While there exist different field emitter configurations, such as the needle, the capillary and slit emitter types, the principle of operation is the same in all cases. In the slit emitter, for example, a liquid metal propellant is fed by capillary forces through a narrow channel. The emitter consists of two identical halves made from stainless steel, and clamped or screwed together. A nickel layer, sputter deposited onto one of the emitter halves, outlines the desired channel contour and determines channel height (a.k.a. slit height, typically 1–2 μm) and channel width (a.k.a. slit length, which ranges from 1 mm up to about 7 cm). The channel ends at the emitter tip, formed by sharp edges that are located opposite a negative, or accelerator, electrode, and separated by a small gap (about 0.6 mm) from the emitter tip. An extraction voltage is applied between the two electrodes. The emitter carries a positive potential while the accelerator is at negative potential. The electric field being generated between the emitter and accelerator now acts on the liquid metal propellant.

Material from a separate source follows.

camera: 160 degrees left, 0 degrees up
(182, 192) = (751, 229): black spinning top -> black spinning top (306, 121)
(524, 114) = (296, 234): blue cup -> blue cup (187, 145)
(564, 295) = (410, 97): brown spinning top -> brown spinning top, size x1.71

The narrow slit width not only enables the capillary feed, but, when combined with the sharp channel edges directly opposite the accelerator, also ensures that a high electric field strength is obtained near the slit exit. The liquid metal column, when subjected to this electric field, begins to deform, forming cusps (Taylor cones), which protrude from the surface of the liquid. As the liquid cusps form ever sharper cones due to the action of the electric field, the local electric field strength near these cusps intensifies. Once a local electric field strength of about 10^{9} V/m is reached, electrons are ripped off the metal atoms. These electrons are collected through the liquid metal column by the channel walls, and the positive ions are accelerated away from the liquid through a gap in the negative accelerator electrode by the same electric field that created them.

Slit emitters had been developed to increase the emitting area of the thruster in order to yield higher thrust levels and to avoid the irregular behaviour observed for single emitters. The substantial advantage of slit emitters over stacked needles is in the self-adjusting mechanism governing the formation and redistribution of emission sites on the liquid metal surface according to the operating parameters; in a stacked-needle array, on the contrary, the Taylor cones can only exist on the fixed tips, which pre-configure a geometrical arrangement that can only be consistent with one particular operating condition.

==Other designs==
Slit emitters with a wide variety of slit widths have been fabricated; currently, devices with slit widths between 2 mm and 7 cm are available. These devices, spanning a thrust range from 0.1 μN to 2 mN, are operated with cesium or rubidium.

The miniaturized FEEP module design with a crown-shape emitter to fit into the standard CubeSat chassis was reported in 2017.

The single-emitter FEEP design of 0.5 mN is commercially available, and its arrayed version development is nearing completion as in 2018.